# GPT-J 6B

## 1. Load model and tokenizer from HuggingFace Hub

GPT-J is loaded in fp32 mode by default which takes about 24GB CPU memory.

In [1]:
from transformers import AutoTokenizer, AutoModelForCausalLM

tokenizer = AutoTokenizer.from_pretrained("EleutherAI/gpt-j-6B")

model = AutoModelForCausalLM.from_pretrained("EleutherAI/gpt-j-6B")

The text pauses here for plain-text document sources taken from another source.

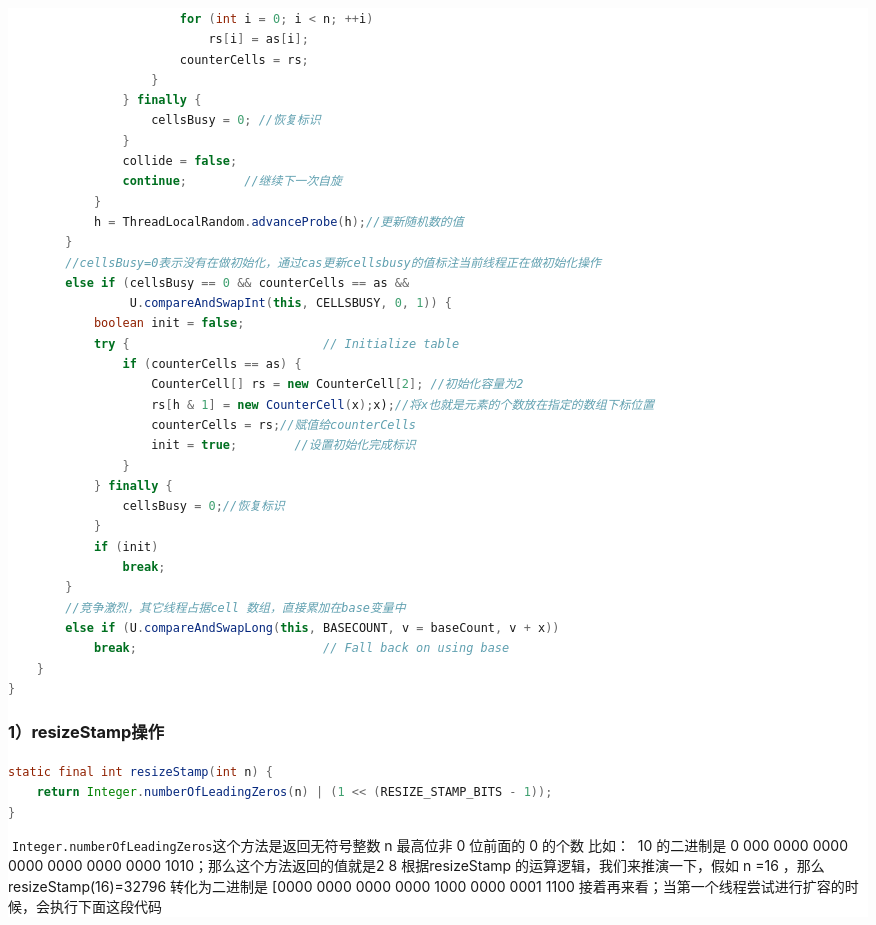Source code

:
 ```java
                        for (int i = 0; i < n; ++i)
                            rs[i] = as[i];
                        counterCells = rs;
                    }
                } finally {
                    cellsBusy = 0; //恢复标识
                }
                collide = false;
                continue;        //继续下一次自旋
            }
            h = ThreadLocalRandom.advanceProbe(h);//更新随机数的值
        }
        //cellsBusy=0表示没有在做初始化，通过cas更新cellsbusy的值标注当前线程正在做初始化操作
        else if (cellsBusy == 0 && counterCells == as &&
                 U.compareAndSwapInt(this, CELLSBUSY, 0, 1)) {
            boolean init = false;
            try {                           // Initialize table
                if (counterCells == as) {
                    CounterCell[] rs = new CounterCell[2]; //初始化容量为2
                    rs[h & 1] = new CounterCell(x);x);//将x也就是元素的个数放在指定的数组下标位置
                    counterCells = rs;//赋值给counterCells
                    init = true;		//设置初始化完成标识
                }
            } finally {
                cellsBusy = 0;//恢复标识
            }
            if (init)
                break;
        }
        //竞争激烈，其它线程占据cell 数组，直接累加在base变量中
        else if (U.compareAndSwapLong(this, BASECOUNT, v = baseCount, v + x))
            break;                          // Fall back on using base
    }
}
```



### 1）resizeStamp操作

```java
static final int resizeStamp(int n) {
    return Integer.numberOfLeadingZeros(n) | (1 << (RESIZE_STAMP_BITS - 1));
}
```

​	`Integer.numberOfLeadingZeros`这个方法是返回无符号整数 n 最高位非 0 位前面的 0 的个数
比如：
​		10 的二进制是 0 000 0000 0000 0000 0000 0000 0000 1010；那么这个方法返回的值就是2 8
根据resizeStamp 的运算逻辑，我们来推演一下，假如 n =16 ，那么 resizeStamp(16)=32796
转化为二进制是
[0000 0000 0000 0000 1000 0000 0001 1100
接着再来看；当第一个线程尝试进行扩容的时候，会执行下面这段代码
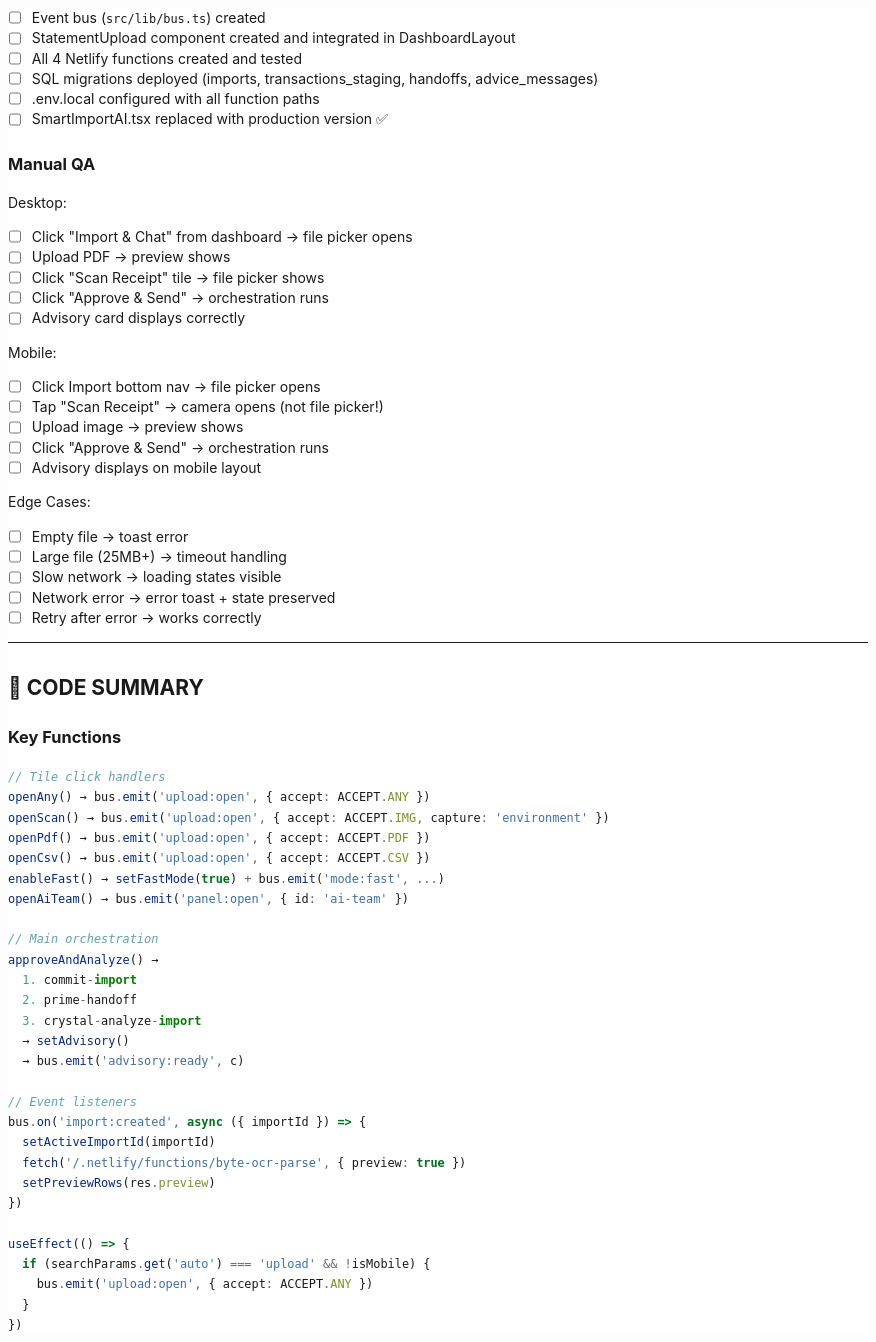 - [ ] Event bus (`src/lib/bus.ts`) created
- [ ] StatementUpload component created and integrated in DashboardLayout
- [ ] All 4 Netlify functions created and tested
- [ ] SQL migrations deployed (imports, transactions_staging, handoffs, advice_messages)
- [ ] .env.local configured with all function paths
- [ ] SmartImportAI.tsx replaced with production version ✅

### Manual QA

Desktop:
- [ ] Click "Import & Chat" from dashboard → file picker opens
- [ ] Upload PDF → preview shows
- [ ] Click "Scan Receipt" tile → file picker shows
- [ ] Click "Approve & Send" → orchestration runs
- [ ] Advisory card displays correctly

Mobile:
- [ ] Click Import bottom nav → file picker opens
- [ ] Tap "Scan Receipt" → camera opens (not file picker!)
- [ ] Upload image → preview shows
- [ ] Click "Approve & Send" → orchestration runs
- [ ] Advisory displays on mobile layout

Edge Cases:
- [ ] Empty file → toast error
- [ ] Large file (25MB+) → timeout handling
- [ ] Slow network → loading states visible
- [ ] Network error → error toast + state preserved
- [ ] Retry after error → works correctly

---

## 📝 CODE SUMMARY

### Key Functions

```typescript
// Tile click handlers
openAny() → bus.emit('upload:open', { accept: ACCEPT.ANY })
openScan() → bus.emit('upload:open', { accept: ACCEPT.IMG, capture: 'environment' })
openPdf() → bus.emit('upload:open', { accept: ACCEPT.PDF })
openCsv() → bus.emit('upload:open', { accept: ACCEPT.CSV })
enableFast() → setFastMode(true) + bus.emit('mode:fast', ...)
openAiTeam() → bus.emit('panel:open', { id: 'ai-team' })

// Main orchestration
approveAndAnalyze() →
  1. commit-import
  2. prime-handoff
  3. crystal-analyze-import
  → setAdvisory()
  → bus.emit('advisory:ready', c)

// Event listeners
bus.on('import:created', async ({ importId }) => {
  setActiveImportId(importId)
  fetch('/.netlify/functions/byte-ocr-parse', { preview: true })
  setPreviewRows(res.preview)
})

useEffect(() => {
  if (searchParams.get('auto') === 'upload' && !isMobile) {
    bus.emit('upload:open', { accept: ACCEPT.ANY })
  }
})
```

## 2. Use BMInf wrapper for low-resource inference

In [2]:
import torch
import bminf
with torch.cuda.device(0):
    model = bminf.wrapper(model, quantization=False, memory_limit=8 << 30)  # 8GB

## 3. See the GPU usage

In [3]:
print(torch.cuda.memory_summary())

|                  PyTorch CUDA memory summary, device ID 0                 |
|---------------------------------------------------------------------------|
|            CUDA OOMs: 0            |        cudaMalloc retries: 0         |
|        Metric         | Cur Usage  | Peak Usage | Tot Alloc  | Tot Freed  |
|---------------------------------------------------------------------------|
| Allocated memory      |    9297 MB |    9297 MB |    9297 MB |       0 B  |
|       from large pool |    9296 MB |    9296 MB |    9296 MB |       0 B  |
|       from small pool |       1 MB |       1 MB |       1 MB |       0 B  |
|---------------------------------------------------------------------------|
| Active memory         |    9297 MB |    9297 MB |    9297 MB |       0 B  |
|       from large pool |    9296 MB |    9296 MB |    9296 MB |       0 B  |
|       from small pool |       1 MB |       1 MB |       1 MB |       0 B  |
|---------------------------------------------------------------

## 4. Run generation

In [9]:
prompt = "To be or not to be, that"
input_ids = tokenizer(prompt, return_tensors="pt").input_ids
gen_tokens = model.generate(
    input_ids.cuda(),
    do_sample=True,
    temperature=0.9,
    max_length=20
)

The attention mask and the pad token id were not set. As a consequence, you may observe unexpected behavior. Please pass your input's `attention_mask` to obtain reliable results.
Setting `pad_token_id` to `eos_token_id`:50256 for open-end generation.


## 5. Get the generated text

In [10]:
tokenizer.batch_decode(gen_tokens)

['To be or not to be, that is the question — that has been the question, and still']